## EXTRACT TO READ
>
> "...but after a few months, everyone agreed that it was really annoying
> so we changed it back."


Not everyone. Everyone in the room I'm sitting were against the reversal.


2015-01-23 18:07 GMT-05:00 Stefan Karpinski <[email protected]>:

> This kind of thing is a balancing act. All of these behaviors are really
> useful – or at least I find myself using them all the time. We tried for a
> while to disallow `scalar + vector` and require doing `scalar .+ vector`
> instead, but after a few months, everyone agreed that it was really
> annoying so we changed it back.
>
> I find that one of the most effective ways to make sure your code actually
> does what you think it does is to develop it interactively in the REPL and
> only once you've got a procedure working with intermediate values that make
> sense, worrying about wrapping it all up into a function. All of these
> errors would be obvious if you tried them interactively since the result of
> some step would have the wrong shape. This approach is kind of the inverse
> of writing your code and then walking through it in a debugger. It feels a
> bit odd if you're used to static languages, but it's really very effective
> and once you get used to it, not being able to work that way feels somewhat
> stifling.
>
> On Fri, Jan 23, 2015 at 5:37 PM, Ben Kuhn <[email protected]> wrote:
>
>> Hi Julia folks,
>>
>> Trying to get a feel for Julia, I decided to write a basic Cox
>> proportional hazards model. While I was implementing the routines to
>> calculate the gradient and Hessian of the model's log-likelihood, I
>> realized that I was making a ton of array "type errors" (dimension errors)
>> that weren't being caught by Julia's type system because the array
>> operations that I was using were too overloaded. Here are some examples of
>> what I mean:
>>
>> - For a 2d array X, trying to get a row with X[i] instead of X[i,:].

## YOUR ASSIGNMENT
Carry on the email thread about Julia's overloaded array operations, starting right after its last line. The material that comes after this is not needed for any of the work.

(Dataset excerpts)

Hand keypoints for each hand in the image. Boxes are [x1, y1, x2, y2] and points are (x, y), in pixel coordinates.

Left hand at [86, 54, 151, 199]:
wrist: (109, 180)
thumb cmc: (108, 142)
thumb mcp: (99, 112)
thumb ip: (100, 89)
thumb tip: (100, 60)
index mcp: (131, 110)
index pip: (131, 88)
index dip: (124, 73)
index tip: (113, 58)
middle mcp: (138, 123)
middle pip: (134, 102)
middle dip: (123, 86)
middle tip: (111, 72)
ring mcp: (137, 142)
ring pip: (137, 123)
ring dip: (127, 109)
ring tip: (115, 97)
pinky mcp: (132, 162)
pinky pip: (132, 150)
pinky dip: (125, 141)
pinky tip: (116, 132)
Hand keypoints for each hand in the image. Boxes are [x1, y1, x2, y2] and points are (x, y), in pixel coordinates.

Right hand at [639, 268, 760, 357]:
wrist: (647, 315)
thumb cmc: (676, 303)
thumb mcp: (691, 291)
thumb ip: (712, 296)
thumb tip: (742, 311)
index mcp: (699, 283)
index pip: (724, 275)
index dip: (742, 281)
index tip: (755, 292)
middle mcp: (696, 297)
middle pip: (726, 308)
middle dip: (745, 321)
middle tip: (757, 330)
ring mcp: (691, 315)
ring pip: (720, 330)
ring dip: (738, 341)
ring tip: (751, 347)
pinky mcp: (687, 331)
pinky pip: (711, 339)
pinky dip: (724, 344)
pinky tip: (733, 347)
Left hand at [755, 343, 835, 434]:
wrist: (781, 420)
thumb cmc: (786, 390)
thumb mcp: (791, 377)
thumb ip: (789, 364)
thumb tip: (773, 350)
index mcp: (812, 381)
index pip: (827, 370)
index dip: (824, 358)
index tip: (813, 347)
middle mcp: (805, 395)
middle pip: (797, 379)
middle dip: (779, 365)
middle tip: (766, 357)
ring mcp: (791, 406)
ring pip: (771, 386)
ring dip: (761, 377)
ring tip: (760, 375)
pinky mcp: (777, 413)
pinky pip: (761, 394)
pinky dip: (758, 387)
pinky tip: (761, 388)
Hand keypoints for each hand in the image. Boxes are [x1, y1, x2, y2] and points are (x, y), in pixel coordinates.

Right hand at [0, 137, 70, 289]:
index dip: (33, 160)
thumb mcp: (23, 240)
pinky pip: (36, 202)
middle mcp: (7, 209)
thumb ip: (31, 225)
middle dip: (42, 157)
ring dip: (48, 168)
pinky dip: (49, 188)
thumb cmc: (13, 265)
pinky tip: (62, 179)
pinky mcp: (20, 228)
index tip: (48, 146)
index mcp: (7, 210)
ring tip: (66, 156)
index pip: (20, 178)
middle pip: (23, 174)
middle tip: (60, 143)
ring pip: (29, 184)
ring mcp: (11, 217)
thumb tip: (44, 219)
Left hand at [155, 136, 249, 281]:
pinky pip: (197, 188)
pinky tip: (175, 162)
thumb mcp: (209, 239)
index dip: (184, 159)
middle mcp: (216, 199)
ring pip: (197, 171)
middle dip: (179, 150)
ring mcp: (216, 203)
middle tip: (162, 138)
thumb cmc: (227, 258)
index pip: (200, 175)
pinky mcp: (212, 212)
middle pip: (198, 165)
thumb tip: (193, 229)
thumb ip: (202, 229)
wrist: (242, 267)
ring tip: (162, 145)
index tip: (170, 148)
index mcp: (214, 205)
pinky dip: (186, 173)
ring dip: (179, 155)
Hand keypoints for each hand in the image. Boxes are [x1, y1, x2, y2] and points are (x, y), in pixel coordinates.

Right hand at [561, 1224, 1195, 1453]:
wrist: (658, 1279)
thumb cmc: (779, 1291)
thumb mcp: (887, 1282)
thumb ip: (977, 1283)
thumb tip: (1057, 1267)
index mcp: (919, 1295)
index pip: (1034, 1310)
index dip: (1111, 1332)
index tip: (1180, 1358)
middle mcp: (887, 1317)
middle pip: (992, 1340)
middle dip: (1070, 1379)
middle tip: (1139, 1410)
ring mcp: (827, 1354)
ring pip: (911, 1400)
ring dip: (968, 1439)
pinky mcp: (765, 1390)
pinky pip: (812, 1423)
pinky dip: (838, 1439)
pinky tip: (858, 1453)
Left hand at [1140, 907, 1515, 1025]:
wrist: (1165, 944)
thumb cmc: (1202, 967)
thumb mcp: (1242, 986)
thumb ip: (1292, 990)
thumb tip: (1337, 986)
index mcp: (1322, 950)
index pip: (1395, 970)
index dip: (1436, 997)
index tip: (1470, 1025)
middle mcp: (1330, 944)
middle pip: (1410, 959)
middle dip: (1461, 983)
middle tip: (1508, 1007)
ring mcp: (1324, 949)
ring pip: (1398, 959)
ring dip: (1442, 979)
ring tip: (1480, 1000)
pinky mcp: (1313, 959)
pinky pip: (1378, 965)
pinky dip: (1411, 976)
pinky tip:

## YOUR RESPONSE
>> This returns a scalar, but if you try to add it to another row vector
>> you'll silently get a different row vector than you expected instead of a
>> failure.
>> - Reversing the order of y * transpose(y) (for y an array) to get the
>> scalar product instead of the outer product (similar silent failure as
>> above).
>> - Doing y .* z when one side is a row vector and the other side is a
>> column vector, and forgetting to transpose them, causing an accidental
>> outer product (via broadcasting) instead of elementwise product. This one
>> is harder to get a silent failure with but I'm pretty sure I managed
>> somehow.
>>
>> I caught them all in testing (I think) and am fairly satisfied my code
>> does the right thing now, but I'd love to know if there are conventions or
>> tools I can use to limit these errors or catch them earlier. I'm sure I'm
>> missing a ton of stuff because I'm a Julia novice (as well as a numerics
>> novice in general). Does anyone have any pointers? If it helps, the code I
>> wrote is here
>> <https://github.com/benkuhn/Survival.jl/blob/master/survival/src/coxph.jl#L60>
>> . (It's correct now, or at least agrees with R on a small but nontrivial
>> model; the link is to the function that computes the Hessian of the
>> log-likelihood, which was unsurprisingly the most error-prone part.)
>>
>> Thanks!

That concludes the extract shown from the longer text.